Exercise aim: Restate verbatim the span of lines below between the line with "Review Article Chem Soc Rev" and the line with "Cytochrome c oxidase", including those two lines, and only that span.

Page images and extracted text:

• • • • • • •

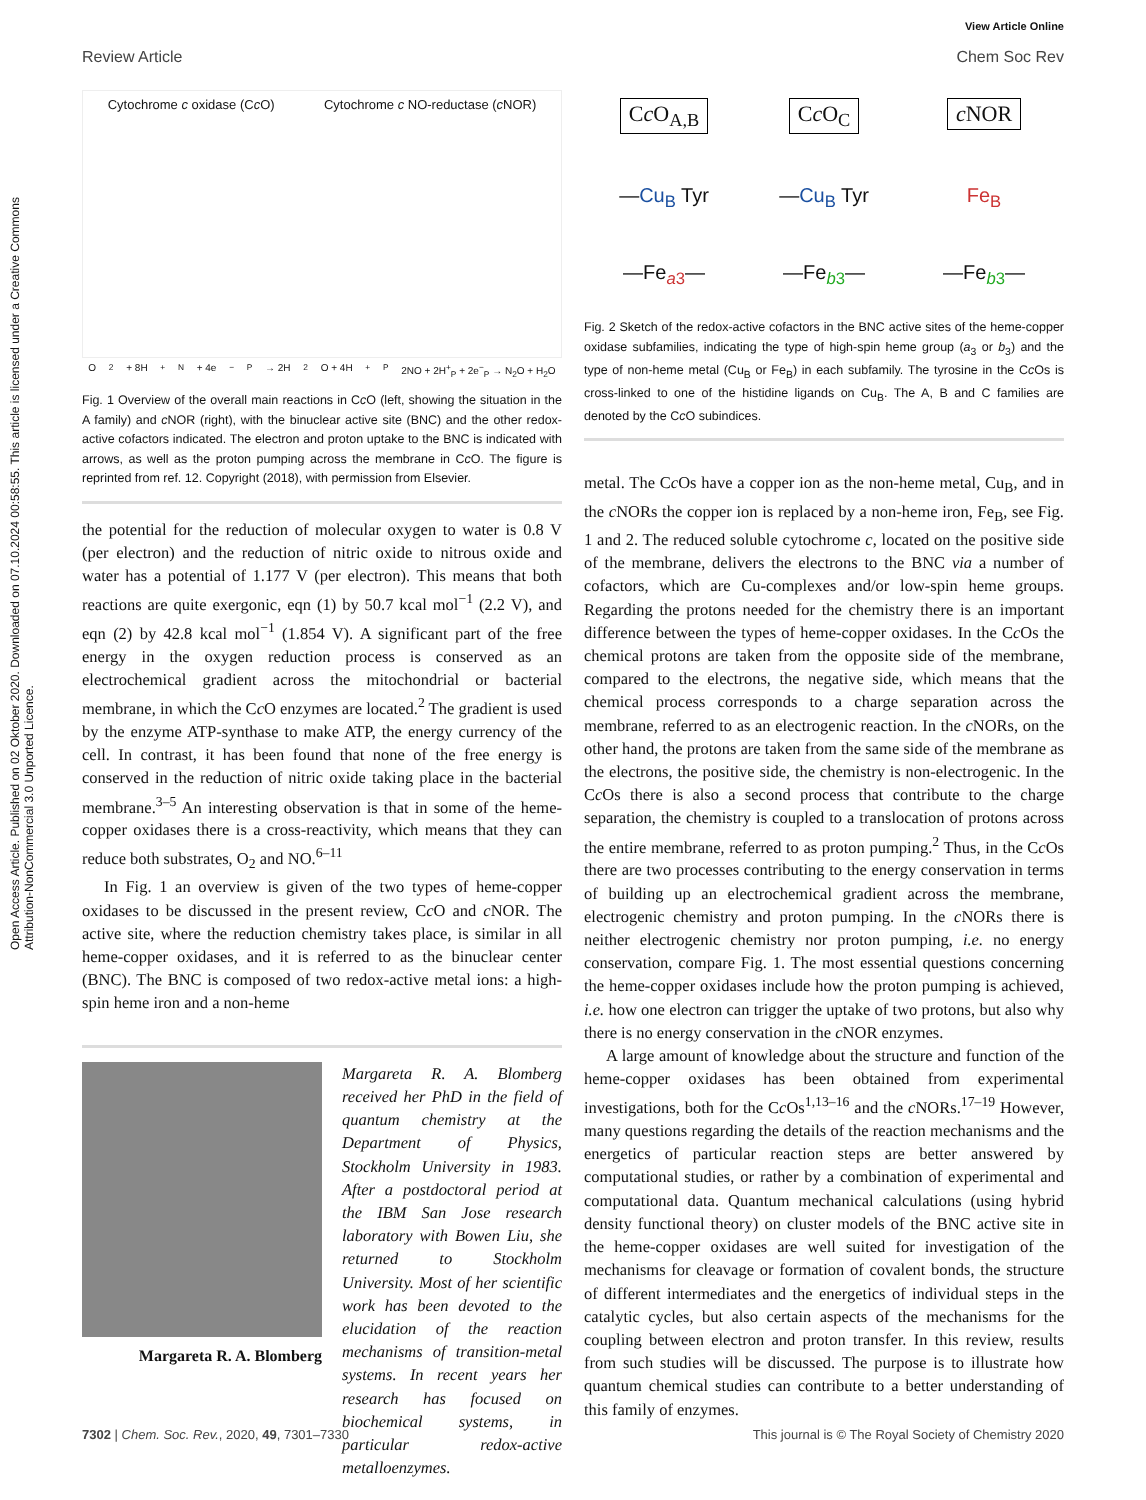View Article Online
Review Article Chem Soc Rev
Open Access Article. Published on 02 Oktober 2020. Downloaded on 07.10.2024 00:58:55. This article is licensed under a Creative Commons Attribution-NonCommercial 3.0 Unported Licence.
Cytochrome c oxidase (Cc O) Cytochrome c NO-reductase (c NOR)
O<sub>2</sub> + 8H<sup>+</sup><sub>N</sub> + 4e<sup>−</sup><sub>P</sub> → 2H<sub>2</sub>O + 4H<sup>+</sup><sub>P</sub> 2NO + 2H<sup>+</sup><sub>P</sub> + 2e<sup>−</sup><sub>P</sub> → N<sub>2</sub>O + H<sub>2</sub>O
Fig. 1 Overview of the overall main reactions in Cc O (left, showing the situation in the A family) and c NOR (right), with the binuclear active site (BNC) and the other redox-active cofactors indicated. The electron and proton uptake to the BNC is indicated with arrows, as well as the proton pumping across the membrane in Cc O. The figure is reprinted from ref. 12. Copyright (2018), with permission from Elsevier.
the potential for the reduction of molecular oxygen to water is 0.8 V (per electron) and the reduction of nitric oxide to nitrous oxide and water has a potential of 1.177 V (per electron). This means that both reactions are quite exergonic, eqn (1) by 50.7 kcal mol<sup>−1</sup> (2.2 V), and eqn (2) by 42.8 kcal mol<sup>−1</sup> (1.854 V). A significant part of the free energy in the oxygen reduction process is conserved as an electrochemical gradient across the mitochondrial or bacterial membrane, in which the Cc O enzymes are located.<sup>2</sup> The gradient is used by the enzyme ATP-synthase to make ATP, the energy currency of the cell. In contrast, it has been found that none of the free energy is conserved in the reduction of nitric oxide taking place in the bacterial membrane.<sup>3–5</sup> An interesting observation is that in some of the heme-copper oxidases there is a cross-reactivity, which means that they can reduce both substrates, O<sub>2</sub> and NO.<sup>6–11</sup>
In Fig. 1 an overview is given of the two types of heme-copper oxidases to be discussed in the present review, Cc O and c NOR. The active site, where the reduction chemistry takes place, is similar in all heme-copper oxidases, and it is referred to as the binuclear center (BNC). The BNC is composed of two redox-active metal ions: a high-spin heme iron and a non-heme
Margareta R. A. Blomberg
Margareta R. A. Blomberg received her PhD in the field of quantum chemistry at the Department of Physics, Stockholm University in 1983. After a postdoctoral period at the IBM San Jose research laboratory with Bowen Liu, she returned to Stockholm University. Most of her scientific work has been devoted to the elucidation of the reaction mechanisms of transition-metal systems. In recent years her research has focused on biochemical systems, in particular redox-active metalloenzymes.
Cc O<sub>A,B</sub>
Cc O<sub>C</sub>
c NOR
—Cu<sub>B</sub> Tyr
—Cu<sub>B</sub> Tyr
Fe<sub>B</sub>
—Fe<sub>a3</sub>—
—Fe<sub>b3</sub>—
—Fe<sub>b3</sub>—
Fig. 2 Sketch of the redox-active cofactors in the BNC active sites of the heme-copper oxidase subfamilies, indicating the type of high-spin heme group (a<sub>3</sub> or b<sub>3</sub>) and the type of non-heme metal (Cu<sub>B</sub> or Fe<sub>B</sub>) in each subfamily. The tyrosine in the Cc Os is cross-linked to one of the histidine ligands on Cu<sub>B</sub>. The A, B and C families are denoted by the Cc O subindices.
metal. The Cc Os have a copper ion as the non-heme metal, Cu<sub>B</sub>, and in the c NORs the copper ion is replaced by a non-heme iron, Fe<sub>B</sub>, see Fig. 1 and 2. The reduced soluble cytochrome c, located on the positive side of the membrane, delivers the electrons to the BNC via a number of cofactors, which are Cu-complexes and/or low-spin heme groups. Regarding the protons needed for the chemistry there is an important difference between the types of heme-copper oxidases. In the Cc Os the chemical protons are taken from the opposite side of the membrane, compared to the electrons, the negative side, which means that the chemical process corresponds to a charge separation across the membrane, referred to as an electrogenic reaction. In the c NORs, on the other hand, the protons are taken from the same side of the membrane as the electrons, the positive side, the chemistry is non-electrogenic. In the Cc Os there is also a second process that contribute to the charge separation, the chemistry is coupled to a translocation of protons across the entire membrane, referred to as proton pumping.<sup>2</sup> Thus, in the Cc Os there are two processes contributing to the energy conservation in terms of building up an electrochemical gradient across the membrane, electrogenic chemistry and proton pumping. In the c NORs there is neither electrogenic chemistry nor proton pumping, i.e. no energy conservation, compare Fig. 1. The most essential questions concerning the heme-copper oxidases include how the proton pumping is achieved, i.e. how one electron can trigger the uptake of two protons, but also why there is no energy conservation in the c NOR enzymes.
A large amount of knowledge about the structure and function of the heme-copper oxidases has been obtained from experimental investigations, both for the Cc Os<sup>1,13–16</sup> and the c NORs.<sup>17–19</sup> However, many questions regarding the details of the reaction mechanisms and the energetics of particular reaction steps are better answered by computational studies, or rather by a combination of experimental and computational data. Quantum mechanical calculations (using hybrid density functional theory) on cluster models of the BNC active site in the heme-copper oxidases are well suited for investigation of the mechanisms for cleavage or formation of covalent bonds, the structure of different intermediates and the energetics of individual steps in the catalytic cycles, but also certain aspects of the mechanisms for the coupling between electron and proton transfer. In this review, results from such studies will be discussed. The purpose is to illustrate how quantum chemical studies can contribute to a better understanding of this family of enzymes.
7302 | Chem. Soc. Rev., 2020, 49, 7301–7330 This journal is © The Royal Society of Chemistry 2020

• • • • • • •

Solution for this exercise:
Review Article Chem Soc Rev
Open Access Article. Published on 02 Oktober 2020. Downloaded on 07.10.2024 00:58:55. This article is licensed under a Creative Commons Attribution-NonCommercial 3.0 Unported Licence.
Cytochrome c oxidase (Cc O) Cytochrome c NO-reductase (c NOR)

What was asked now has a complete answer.